SHORT EXERCISE
Reproduce the text lines of every entry below verbatim, from kingdom through common name. Leave the pictures out.

RECORD SET
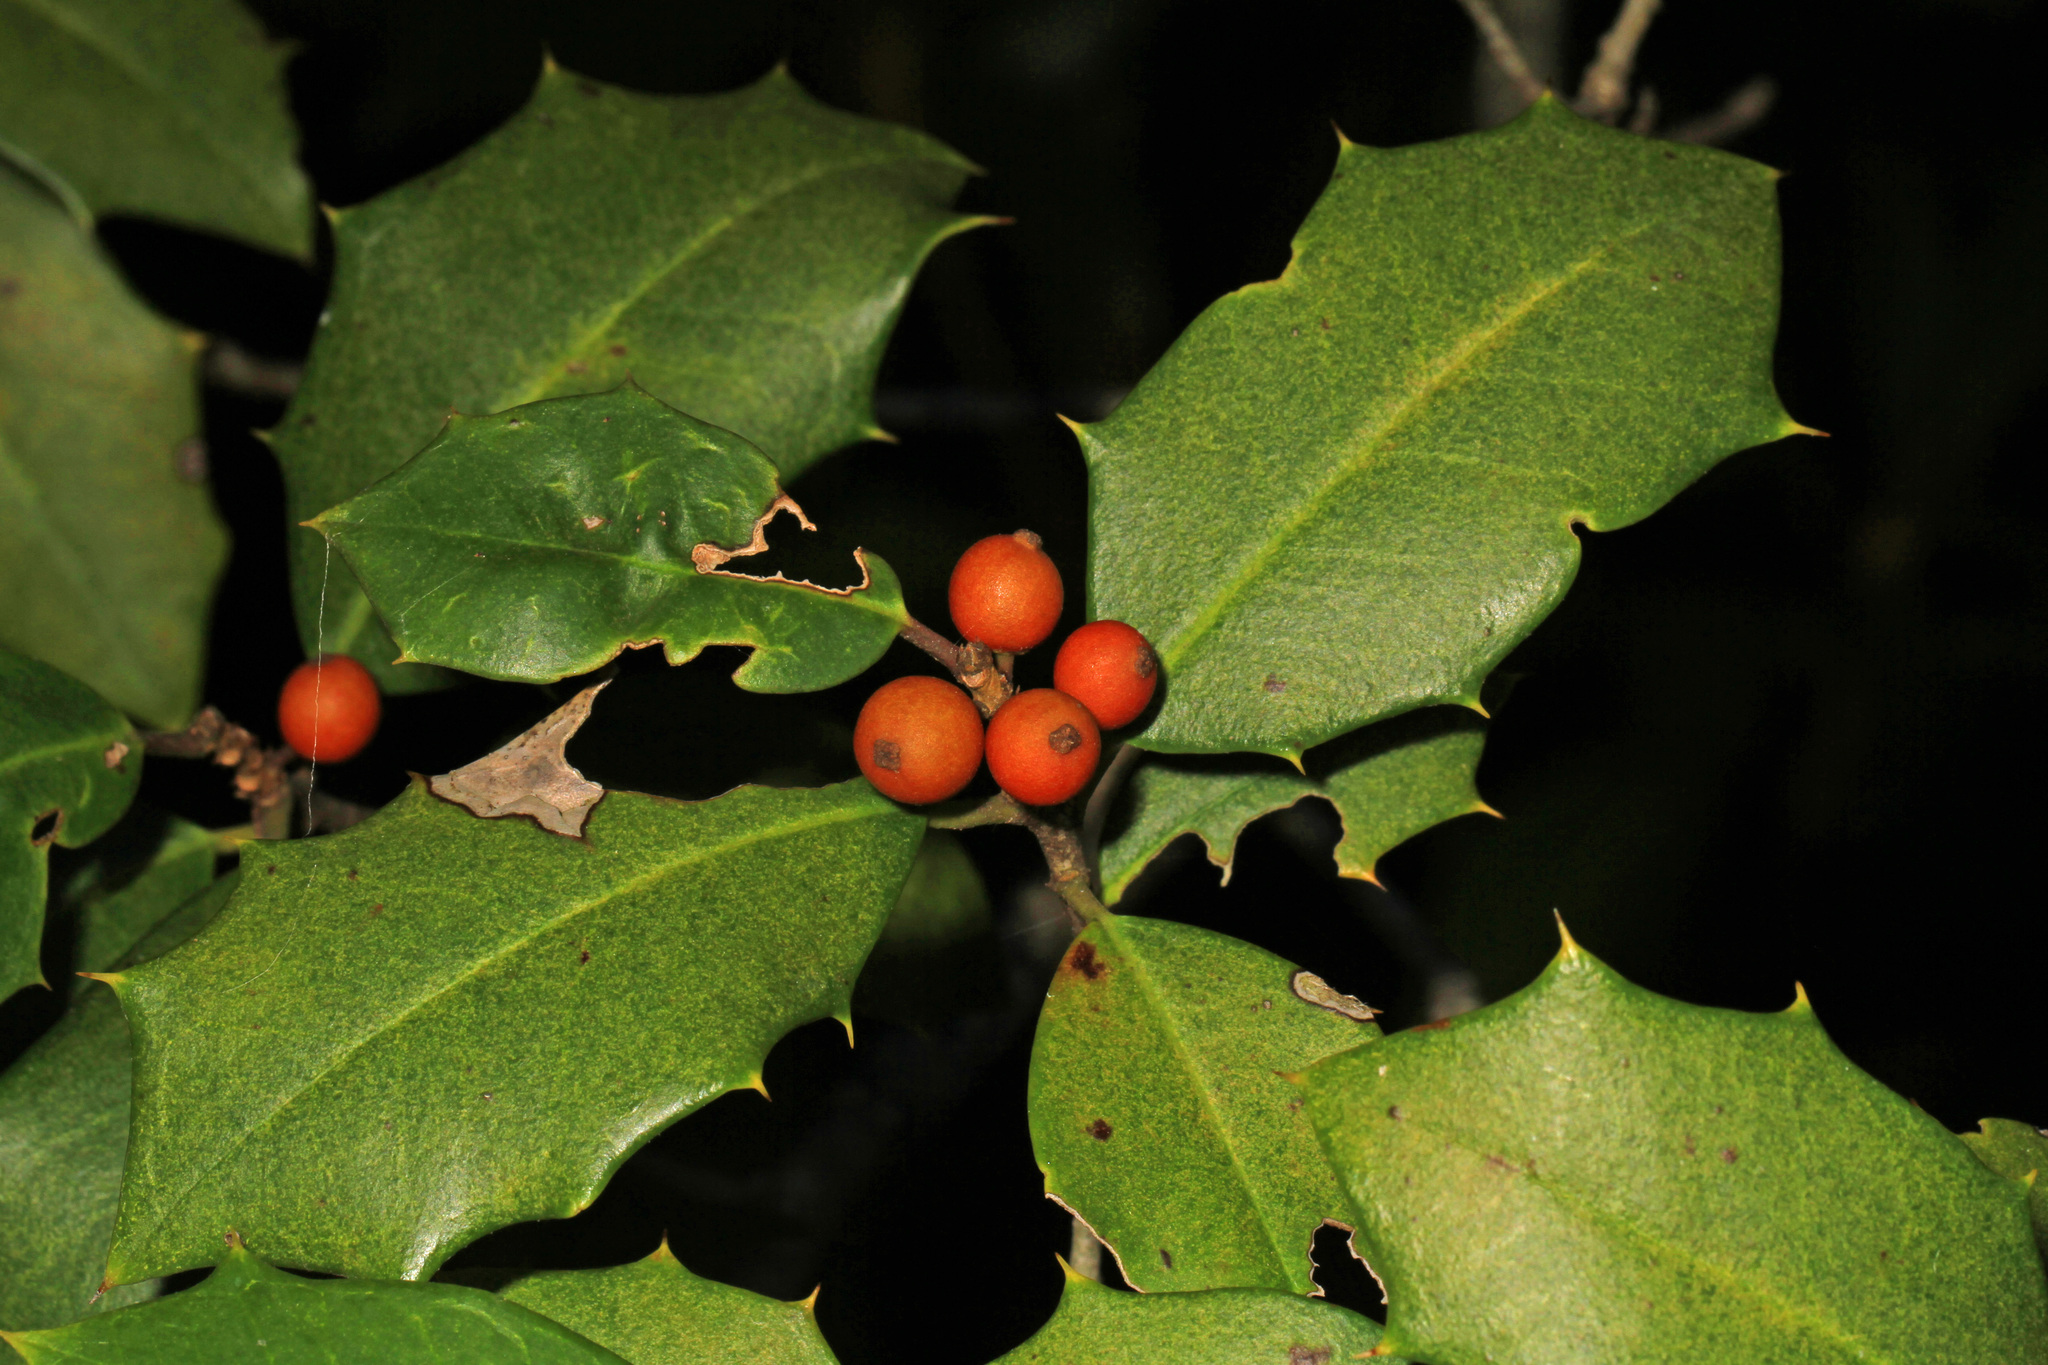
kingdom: Plantae
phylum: Tracheophyta
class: Magnoliopsida
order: Aquifoliales
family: Aquifoliaceae
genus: Ilex
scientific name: Ilex opaca
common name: American holly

TASK RESULT
kingdom: Plantae
phylum: Tracheophyta
class: Magnoliopsida
order: Aquifoliales
family: Aquifoliaceae
genus: Ilex
scientific name: Ilex opaca
common name: American holly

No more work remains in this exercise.